For many years UK retailers have used vouchers to attract shoppers into their stores. Usually issued in newspapers and magazines, the colourful paper coupons can be cut out using scissors and entitle the owner to a discount for a particular product. But since the invention of digital discount codes and the rise of voucher sites in the UK, some have said that the days of the paper coupons may be numbered. Especially because every year more young shoppers, who are less likely to read the newspaper and more internet-savvy than previous generations, have stopped using paper coupons in favour of apps and websites. However, it appears that the voucher codes will still be around for a long time. Here is why.
Digital vouchers vs Paper vouchers
Despite their apparent convenience, digital coupons don’t provide an easy shopping experience. At least not to the level that paper coupons do. There are two main reasons why paper coupons are still more popular than digital codes among shoppers in the United Kingdom and Ireland:
- There is no centralized platform that gathers local coupons. Unlike the Sunday newspaper, online shoppers who want to get voucher codes when they buy a product online will have to research the web.
But even then, after searching all the results available online, they may not come up with a valid deal. This can be frustrating and may discourage customers from completing their purchase.
- Digital coupons can’t be used in a combination. Paper coupons can be combined pretty easily. For example, assuming you and your partner are Café Nero fans, you can use O2 Priority Moments app to get a free hot drink from 12 noon onwards every Tuesday. Combine that with Nero’s loyalty card which gives customers one free coffee for every nine bought – so the 10th coffee is on the house. In this way you get a treat for both of you without having spent a penny.
Combining deals in a virtual checkout is usually impossible. People who take couponing to the extreme will store every little deal they can find in their purses or wallets, and then produce them all at the same time at the till and will aim to combine them to ensure the best discount possible. This is not the case online, where you can apply only one discount code.

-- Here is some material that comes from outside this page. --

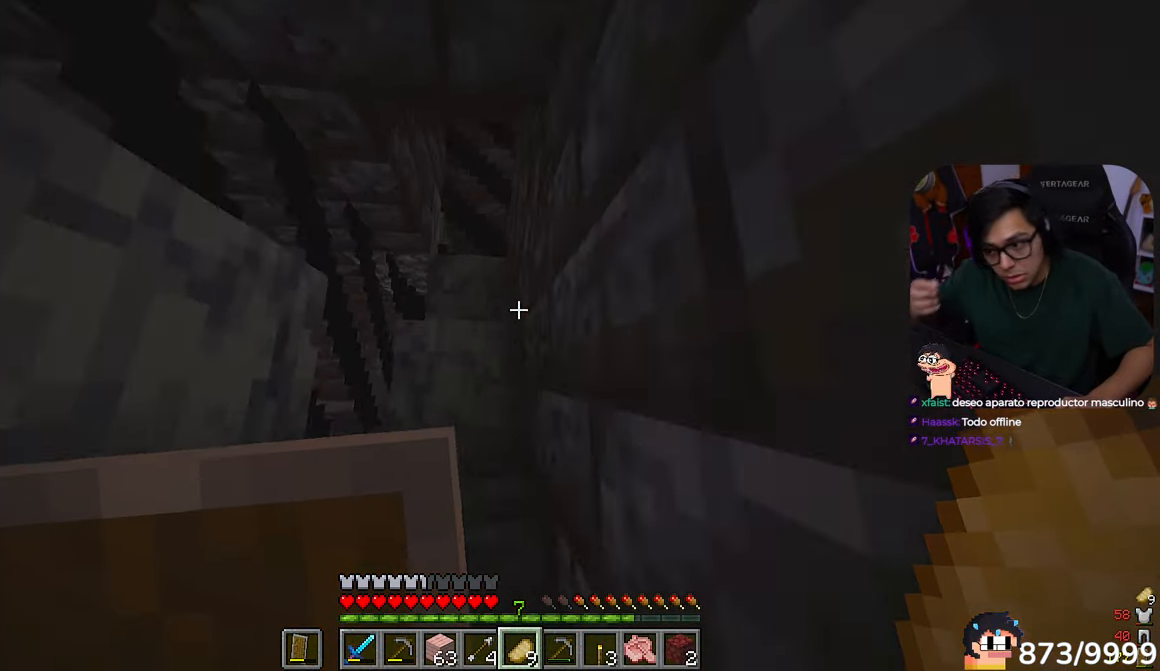
{"keys": ["w"], "mouse": [], "events": []}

Despite the revolutionary changes that the internet has brought to our lifestyle, paper coupons have escaped largely unaffected from the appearance of their digital equivalents. Newspapers and magazines of all sizes are still covered with vouchers in their pages. Even millennials, the most technologically savvy generation in history, prefer the old paper coupon over a digital voucher.
The reasoning behind this strange phenomenon, at least in the United Kingdom, is likely that paper coupons are simply easier to use. While Americans, Germans, and the French have grown accustomed to online shopping and digital savings, British people still feel more comfortable using paper coupons.